JAROD: Well, I am an environmental engineer/consultant so my job is, in a way, just customer-focused. With the customers being those who work in the environmental field usually at industrial facilities. Sometimes its regulatory agencies as the customer.
I think the liberal arts help with communication skills in general. That’s the easy, tangible stuff.
Beyond that, in work or life, it’s good to have that kind of perspective and thought that comes with being in liberal arts classes and having discussions. It made me a well-rounded person.
When I went back to school to join the expedited engineering program at The University of Cincinnati, I was six-ish years older than my classmates. So many engineering students would come in and we would have to take a couple electives— they would take something engineering focused. And the clubs they were in were engineering focused, and I would tell them that you gotta do something else cause you just come off as a robot!
In high school, you were probably in a robotics club! Go out in the world! Talk to someone! Get real-life experiences.
And obviously, all of that can’t be done from a class, but discussions that come from literature studies, film studies, the liberal arts in general, uses parts of the brain that you don’t use when you do engineering. You don’t want to become an adult and you sound like a walking robot person. If that’s what you want to do, that’s fine. But it also comes through at work and when communicating with coworkers and clients.
I always pitch myself as someone who has done a lot of good things and stupid things. I have been to a lot of places. Studied different things. I’ve done photography and written poetry.
You’ve seen this debate about sports. If the kid is into baseball, should they just play baseball year-round? Or is it better for them to take basketball or football so they can be more well-rounded?
I think it’s the same for a student and a person in school trying to grow into a real person and get into their career. You’ll never learn enough in school to come out and be ready for a job. You’re better off learning how to be a real person with original thoughts. That’s probably gonna serve you better than using what little time you have studying other types of engineering. Does that all make sense?

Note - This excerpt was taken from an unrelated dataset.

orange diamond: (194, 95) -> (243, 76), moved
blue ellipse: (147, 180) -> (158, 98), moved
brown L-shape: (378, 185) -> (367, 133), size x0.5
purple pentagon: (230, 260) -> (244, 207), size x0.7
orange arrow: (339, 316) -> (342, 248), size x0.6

JOSHUA: I agree! I think English classes create more empathetic people. And you learn different points of view and perspectives— even if they don’t like to read.
JAROD: I think there’s a lot of value. Both tangible—as far as communications and learning how to read and write. And also applying those same things to the real world.

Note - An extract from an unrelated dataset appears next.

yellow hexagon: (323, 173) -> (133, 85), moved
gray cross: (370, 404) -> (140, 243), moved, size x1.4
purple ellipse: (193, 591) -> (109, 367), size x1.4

Were there any hardships or obstacles that you remembered having at UM? How did you manage it?
JAROD: No, well, I am sure there were, but I can’t think of any off-hand. As years go by, you stop thinking about that kind of stuff. When I think of Ole Miss— I think about how I made good friends, met my current wife, and played in bands!
JOSHUA: No way, you played around town?
JAROD: I played guitar—
JOSHUA: Did you play at Proud Larry’s?
JAROD: No, there was a bar called Stanleys— I think it became— is Funky’s still a place?
JOSHUA: Yeah, Funky’s is still here!
JAROD: Well right across the street from Funky’s-ish, there was a bar that became a different name. A small little shotgun bar that we would play. There was also a place called the Jubilee—it might still be a place— that was next to where Funky’s is.
The Rooster’s Blues House had just started up when I graduated.
When I think about my time at Ole Miss, especially since my career doesn’t really relate to stuff I did then, I mainly think of Oxford as a cool town with its art, music, and food. That’s oxford to me you know, is the music and food and all of that. I feel like that is what makes it special to me. I don’t think back and think about Greek life—it was all about hanging around on the town square and hanging around the summers when the students were gone.
JOSHUA: Do you remember any of the band names you played with?
JAROD: We were one-off things with friends. We had a good group of musicians. Sometimes we would play during happy hour, sometimes at night. Sometimes we get paid a couple hundred bucks or we would do it for free or for free beer! That was one good thing if you were in the band!